By 1820, thousands of tons of tea were imported to Europe annually (plus about another 30 million pounds consumed by the United Kingdom alone). Tea for the European market from the middle of the 18th to the beginning of the 19th century was supplied from the Chinese seaside city of Canton. Tea purchasers were not allowed to penetrate inland, they were not devoted to any details of the cultivation and cultivation of this plant. According to Hobhouse, “all the historical humor about Europe is that for almost two centuries the goods were imported from a distance of half the world and that a huge industry has grown that includes 5% of all large-scale domestic production, but none the less knew anything about how to grow, make or mix tea. ”

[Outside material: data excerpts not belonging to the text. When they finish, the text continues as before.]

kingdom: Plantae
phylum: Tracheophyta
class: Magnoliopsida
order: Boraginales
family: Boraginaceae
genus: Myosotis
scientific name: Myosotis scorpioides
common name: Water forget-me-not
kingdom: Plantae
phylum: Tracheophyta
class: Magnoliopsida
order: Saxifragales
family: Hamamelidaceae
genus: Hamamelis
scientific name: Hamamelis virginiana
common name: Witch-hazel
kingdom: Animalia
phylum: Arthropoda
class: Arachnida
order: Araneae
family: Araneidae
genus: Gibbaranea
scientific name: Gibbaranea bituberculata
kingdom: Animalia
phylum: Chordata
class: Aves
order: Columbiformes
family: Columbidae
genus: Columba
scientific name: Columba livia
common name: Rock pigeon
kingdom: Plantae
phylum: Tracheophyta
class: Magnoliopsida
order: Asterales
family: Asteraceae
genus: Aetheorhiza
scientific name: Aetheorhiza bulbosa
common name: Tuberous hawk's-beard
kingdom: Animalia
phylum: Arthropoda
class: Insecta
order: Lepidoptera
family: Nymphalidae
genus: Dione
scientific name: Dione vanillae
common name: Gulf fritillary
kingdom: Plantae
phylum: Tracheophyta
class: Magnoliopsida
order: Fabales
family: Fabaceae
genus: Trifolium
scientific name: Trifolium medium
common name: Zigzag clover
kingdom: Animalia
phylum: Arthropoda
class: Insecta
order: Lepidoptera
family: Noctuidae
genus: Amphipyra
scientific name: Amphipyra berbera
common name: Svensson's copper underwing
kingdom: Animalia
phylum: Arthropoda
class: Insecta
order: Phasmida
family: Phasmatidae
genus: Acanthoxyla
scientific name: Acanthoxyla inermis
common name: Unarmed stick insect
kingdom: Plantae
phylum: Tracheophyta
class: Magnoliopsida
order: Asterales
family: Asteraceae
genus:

Ignorance was not a barrier to the commercial exploitation of tea; but the capture of Constantinople by the Turks in 1453 was such a barrier. When the trade routes through the Eastern Mediterranean were in the hands of the Turks, the art of navigation and shipbuilding began to be subjected to considerable pressure in order to ease the way through the ocean to the East through the Cape of Good Hope. This path was opened in 1498 by Vasco da Gama.

When the Danish and Portuguese navigators finally reached the Molukki in Eastern Indonesia, then called the Spice Islands, spices became much cheaper in Europe, and the struggle for the creation of monopolies ensued among all parties. The type of organization most suitable for preserving the monopoly was a trading company – a group of traders who rallied to reduce the risk of investment and competition. Large, well-armed ships of various East India companies put an end to the era of captain merchants serving their own enterprise. The British East India Company, which was destined to become the most significant of the trading companies, was founded in 1600.

From that moment until 1834, when free trade liberals opened the tea trade to all interested parties, the company controlled the tea trade with tremendous benefits for it.

The British East Indies Company is believed to have charged at least a third of the price of tea, thus obtaining £ 100 per tonne of the 375,000 tons it imported during the eighteenth century. Behind this impressive figure is the increase in income of the East India Company from $ 17 million at the beginning of the century to an annual equivalent of $ 800 million in 1800. The East India Company was a powerful corporation, hated by both smugglers and consumers alike, a symbol of a selling and self-satisfied monopoly.